Intense involvement with my district branch (committee chair, treasurer, president) and APA have served to give wider application to the lessons I have learned in practice and to introduce me to a huge, diverse array of colleagues. Among many appointed and elected offices, I have been an APA committee chair, president and Assembly representative of my caucus, a member of the Assembly Executive Committee, and chair of the Joint Commission on Public Affairs.
I also went back to school, to bring academic knowledge, along with my experience, to bear on the problems facing our field. I have just earned my master's of public health, with a concentration in health policy and administration. Now I can embellish my observations about the gaping deficiencies in our health care system with epidemiology and statistics, and apply my studies in mass communication and marketing to getting our points across.

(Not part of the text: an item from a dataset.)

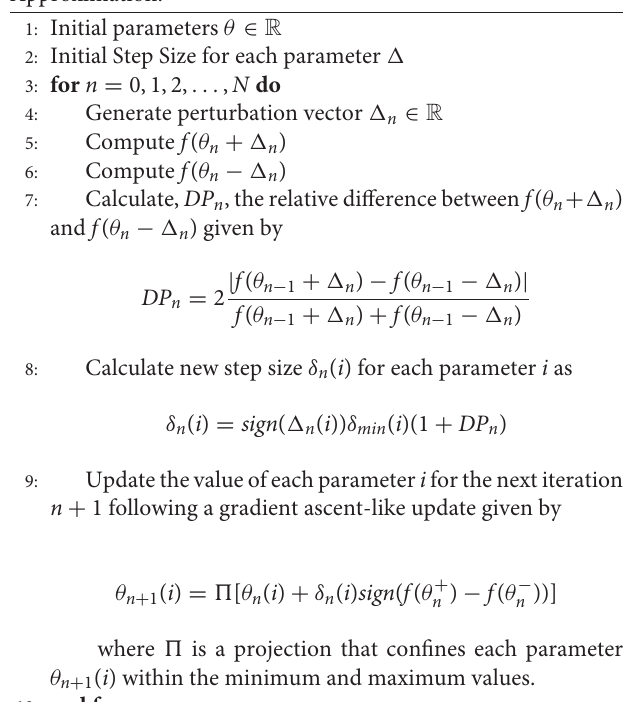
Algorithm 1 : Modified Simultaneous Perturbation Stochastic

Married before starting medical school, with four daughters born at points along the way, I have combined my domestic and professional careers in all possible configurations, ranging from an internship with call every third night to stay-at-home motherhood. I tried to warp my children so that they would never grow up and leave home, but I failed and have to content myself with visiting them frequently in the course of my APA travels.
CANDIDACY STATEMENT: Despite the turmoil in the American medical care system, there is no calling more gratifying than the profession that allows us to relieve suffering and restore functioning to people with mental illnesses and to be endlessly fascinated by new findings in etiology, diagnosis, and treatment. And, despite our sometime turmoil, there is no organization that supports and defends our profession and our patients like the American Psychiatric Association.
APA, with all its flaws, is perhaps the most democratic and representative medical organization anywhere. Life would be simpler if we had a dictator, but instead, in addition to a central office staff, we have a legislative body, the Assembly, a Board of Trustees, and many component structures working on the whole range of psychiatric issues. The Assembly brings together representatives of geographic, minority, and subspecialty constituencies. APA must be the umbrella under which we all find shelter. From the strength of that shelter, we must fight the partisan politics and greed that threaten to destroy the strengths of our medical care system, and we must insist that our society, the wealthiest on earth, provide care for every suffering human being-care in which each has a voice and a choice. Our challenge now is to streamline ourselves into a strong advocacy force without losing the essence of our democracy or the expertise and perspectives of our increasingly diverse membership. Every APA member must be heard, understood, and represented by our central office staff and our Board, and must feel heard, understood, and represented. And every government official, every member of the public, must know who we are and how important it is that we do what we do.
I bring a number of crucial skills to that challenge. I have worked in most areas of psychiatry:
I have held leadership positions in several professional organizations and have worked in a wide range of roles in my district branch and APA. In addition to my experience as a member of the Assembly, my role as chair of the Joint Commission on Public Affairs has brought me into close contact with advocacy organizations, the media, the public, the APA staff, and the Board of Trustees. I know how APA works and how to work in and for APA. I know how to run a fair and effective meeting and how to be accountable for results. I have just earned a master's of public health, specializing in health policy and administration, so that I can address our challenges with academic knowledge as well as practical experience.
An effective leader has to understand her constituents' professional challenges in the context of their lives. I have balanced my career with the joys and responsibilities of being a wife and mothering four children, spending a number of years full time with them, and other years rushing out of the office to car pool, making a day's worth of calls while stirring pots on the stove and supervising homework, and writing books and papers and doing APA work after they have gone to bed. Now that they have grown happily up, I have still more commitment and energy for our APA.